▶ _Trecho para leitura_
+-------+
LeandroGCard escreveu:Luiz Bastos escreveu:Penso como você, que alias devo parabenizar por seus posts sempre muito equilibrados. Recentemente fiz um questionamento em outra lista acerca da compra de projetos estrangeiros . Para que se compra tanto projeto se jamais se repetem. Por exemplo. Compraram o projeto das fragatas (lindas por sinal). Fizeram algumas e só. Me parece que nossos engenheiros navais não aprenderam muito pois agora há pouco compraram um outro da França para navios patrulha. Neste ponto cabe a seguinte pergunta. Será que a engenharia naval não aprendeu ainda a projetar um navio com tanta transferência ainda? Me parece que as ultimas embarcações projetadas e construída aqui foram as da Guerra do Paraguai. Na minha opinião isto é uma vergonha para a 8a economia do mundo. Foram construir um barco de madeira seguindo o projeto português e foi um tremendo fracasso. Já os portugueses construíram um barco da mesma categoria pela metade do custo do brasileiro e vieram navegando com ele do Rio Tejo até a Bahia para a comemoração dos 500 anos, enquanto o nosso virava com a menor brisa no traves. Hoje ele encontra-se apodrecendo em Niterói, segundo soube. Assim penso que a carreira de engenheiro naval deveria ser extinta na MB. Ganha-se bem sem muito ou quase nada pra fazer. Me parece mais um abide de empregos na MB. Fui :wink:
Pois é Luiz, sou engenheiro especializado em projetos (mecânicos, não navais) e com grande prática no treinamento de outros engenheiros (isto faz parte do meu dia-a-dia de trabalho), e sei bem como a coisa funciona.
Uma etapa do aprendizado é realmente estudar o que já foi feito, verificar as soluções adotadas e os procedimentos seguidos em um projeto já pronto na área que se deseja aprender. Isto a MB fez durante o programa das fragatas Niterói, na década de 70, e com os Tupi na década seguinte.
+-------+
▶ _Dados exibidos_
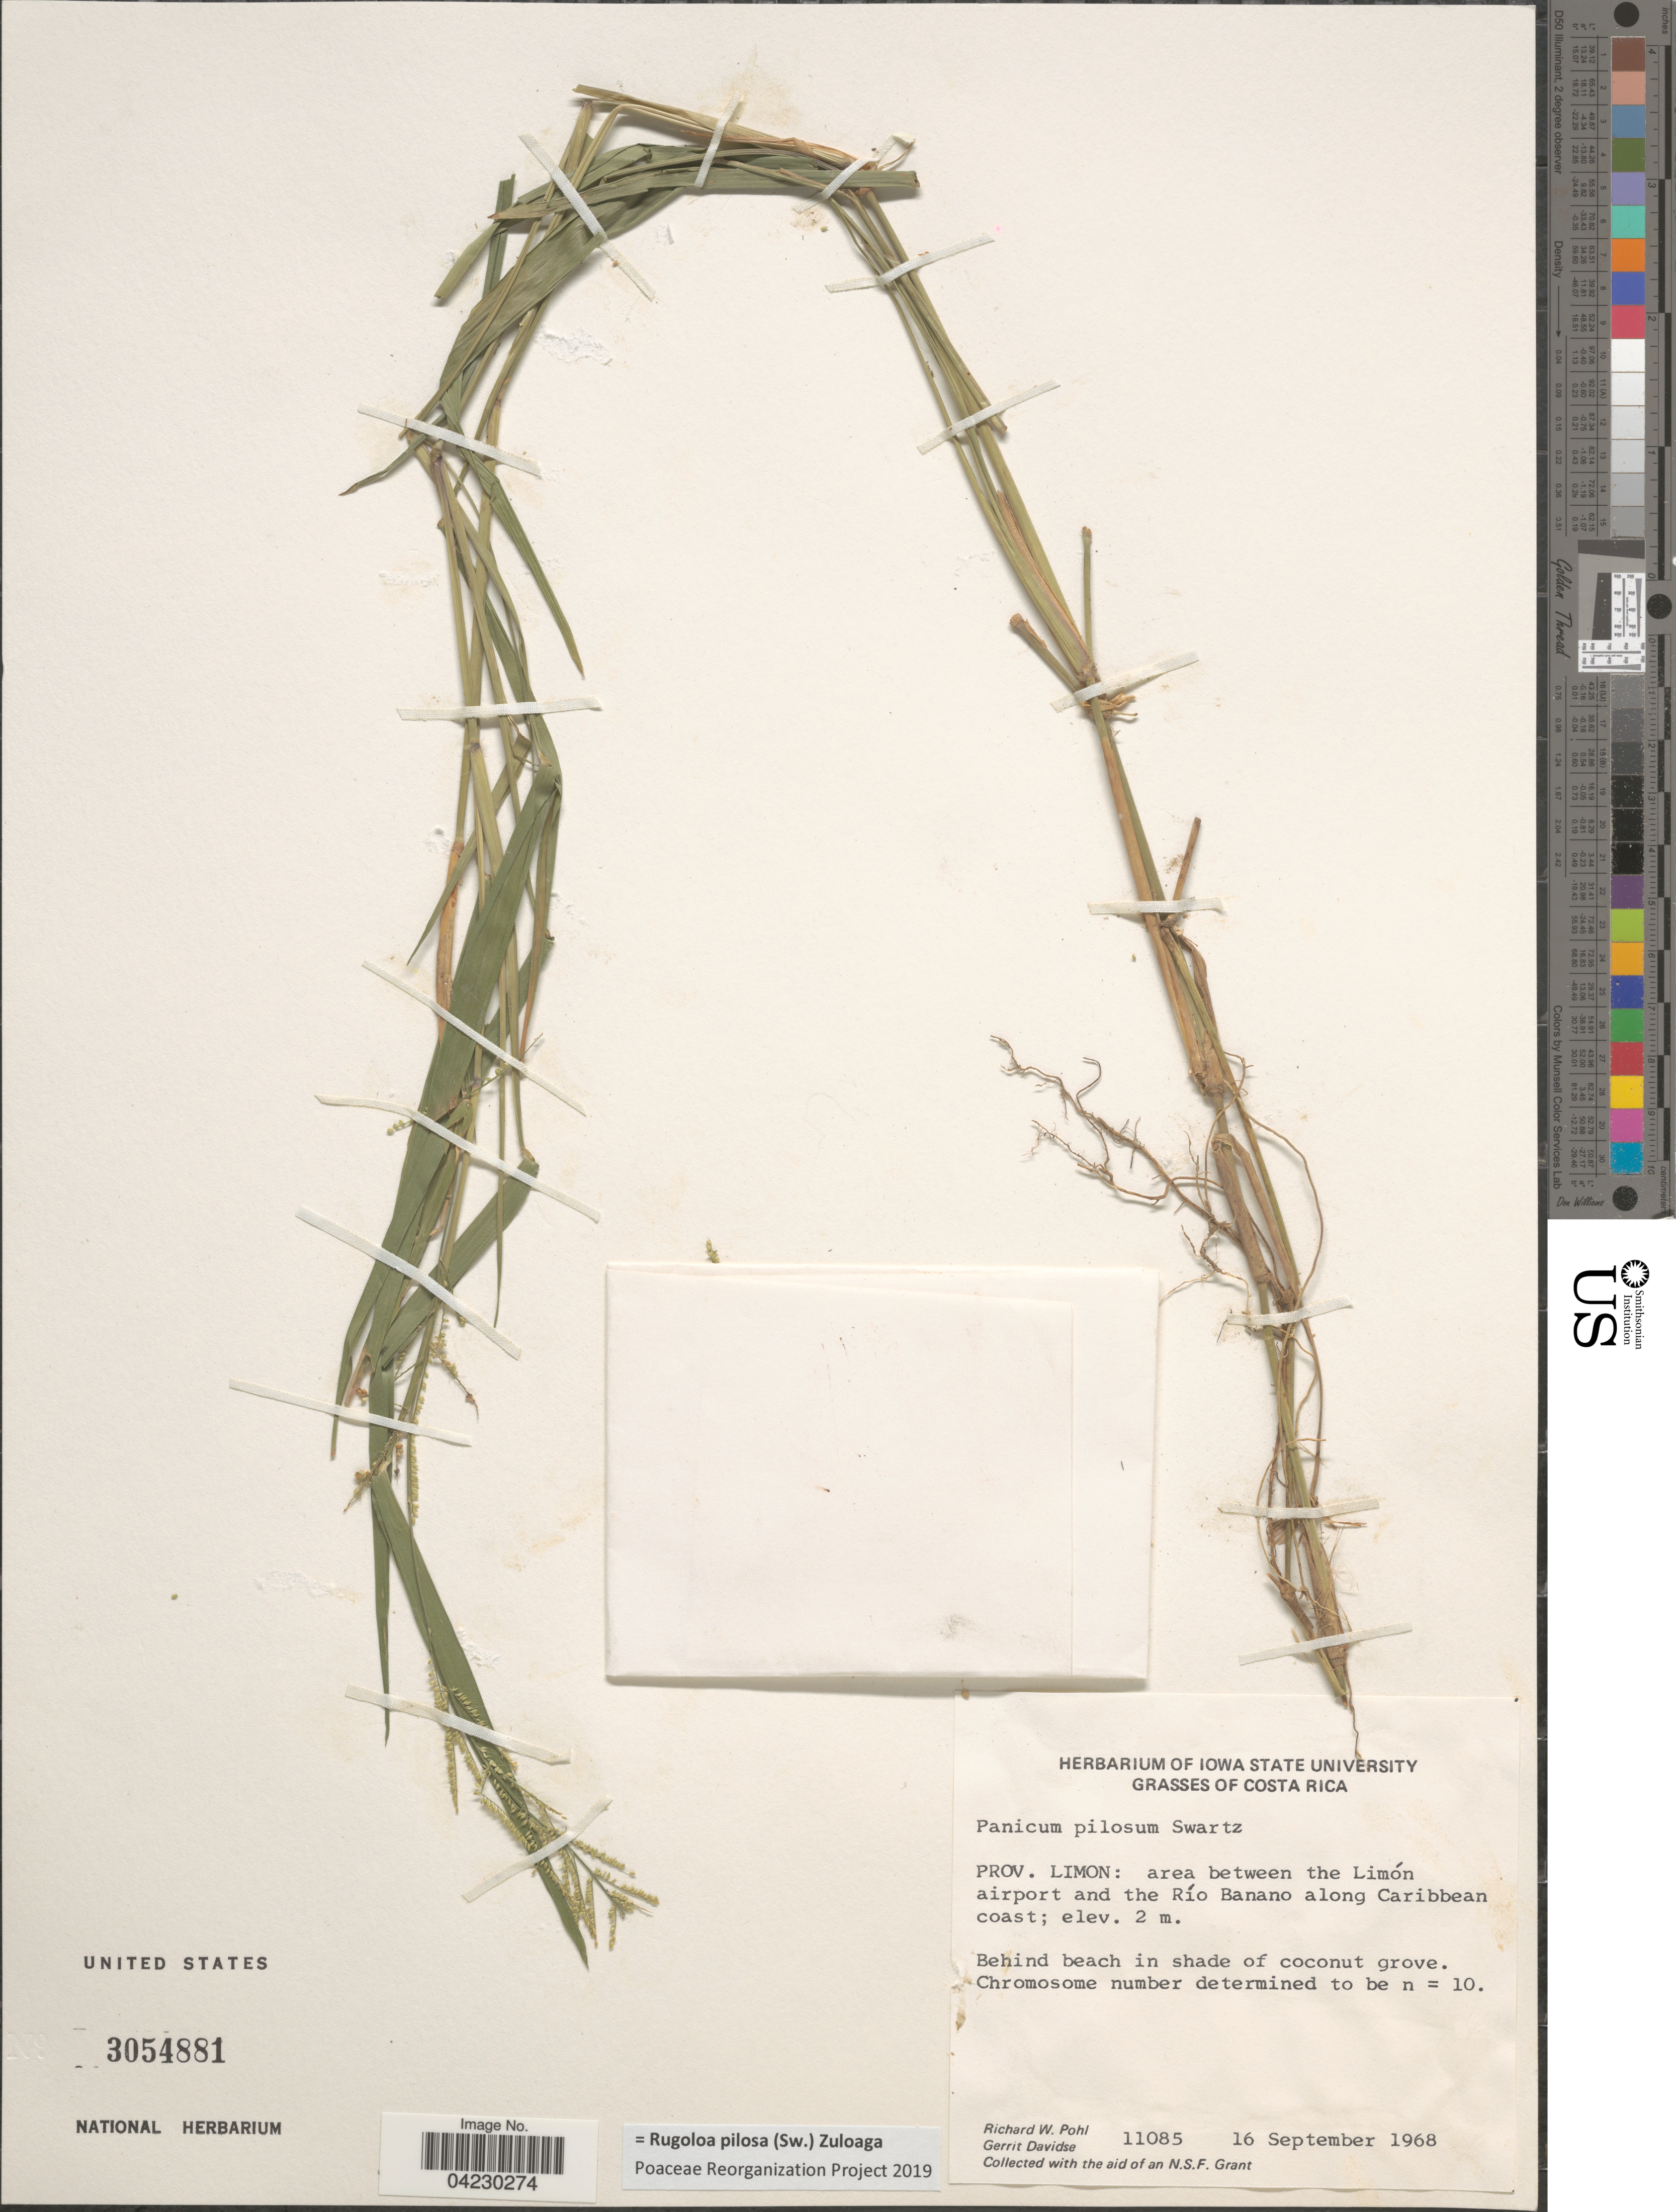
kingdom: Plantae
+-------+
▶ _Desafio 1_
Segundo o trecho, em que década a MB estudou o projeto das fragatas Niterói?
▶ _Desafio 2_
Reproduza palavra por palavra tudo o que vai de "Uma etapa do" até "na década seguinte." no trecho.
Responda apenas com base no trecho, sem recorrer à listagem.

▶ _Resultado final 1_
Na década de 70.

▶ _Resultado final 2_
Uma etapa do aprendizado é realmente estudar o que já foi feito, verificar as soluções adotadas e os procedimentos seguidos em um projeto já pronto na área que se deseja aprender. Isto a MB fez durante o programa das fragatas Niterói, na década de 70, e com os Tupi na década seguinte.